WORKING DATA =

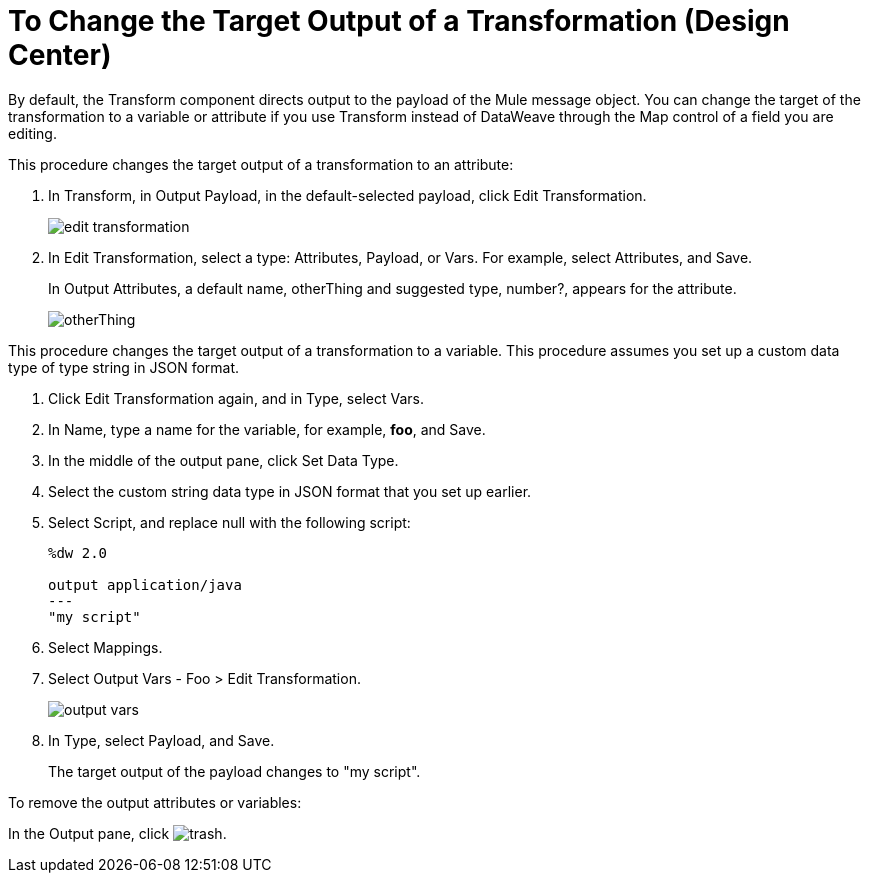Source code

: = To Change the Target Output of a Transformation (Design Center)
:keywords:

By default, the Transform component directs output to the payload of the Mule message object. You can change the target of the transformation to a variable or attribute if you use Transform instead of DataWeave through the Map control of a field you are editing.

This procedure changes the target output of a transformation to an attribute:

. In Transform, in Output Payload, in the default-selected payload, click Edit Transformation.
+
image::edit-transformation.png[]
. In Edit Transformation, select a type: Attributes, Payload, or Vars. For example, select Attributes, and Save.
+
In Output Attributes, a default name, otherThing and suggested type, number?, appears for the attribute.
+
image::otherThing.png[]

This procedure changes the target output of a transformation to a variable. This procedure assumes you set up a custom data type of type string in JSON format.

. Click Edit Transformation again, and in Type, select Vars.
. In Name, type a name for the variable, for example, *foo*, and Save.
. In the middle of the output pane, click Set Data Type.
. Select the custom string data type in JSON format that you set up earlier.
. Select Script, and replace null with the following script:
+
----
%dw 2.0

output application/java
---
"my script"
----
+
. Select Mappings.
. Select Output Vars - Foo > Edit Transformation.
+
image::output-vars.png[]
+
. In Type, select Payload, and Save.
+
The target output of the payload changes to "my script".


To remove the output attributes or variables:

In the Output pane, click image:trash.png[].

JOB = Could you copy all of the entries above exactly, without the pictures?

ANSWER SPACE =
Source code

: = To Change the Target Output of a Transformation (Design Center)
:keywords:

By default, the Transform component directs output to the payload of the Mule message object. You can change the target of the transformation to a variable or attribute if you use Transform instead of DataWeave through the Map control of a field you are editing.

This procedure changes the target output of a transformation to an attribute:

. In Transform, in Output Payload, in the default-selected payload, click Edit Transformation.
+
image::edit-transformation.png[]
. In Edit Transformation, select a type: Attributes, Payload, or Vars. For example, select Attributes, and Save.
+
In Output Attributes, a default name, otherThing and suggested type, number?, appears for the attribute.
+
image::otherThing.png[]

This procedure changes the target output of a transformation to a variable. This procedure assumes you set up a custom data type of type string in JSON format.

. Click Edit Transformation again, and in Type, select Vars.
. In Name, type a name for the variable, for example, *foo*, and Save.
. In the middle of the output pane, click Set Data Type.
. Select the custom string data type in JSON format that you set up earlier.
. Select Script, and replace null with the following script:
+
----
%dw 2.0

output application/java
---
"my script"
----
+
. Select Mappings.
. Select Output Vars - Foo > Edit Transformation.
+
image::output-vars.png[]
+
. In Type, select Payload, and Save.
+
The target output of the payload changes to "my script".


To remove the output attributes or variables:

In the Output pane, click image:trash.png[].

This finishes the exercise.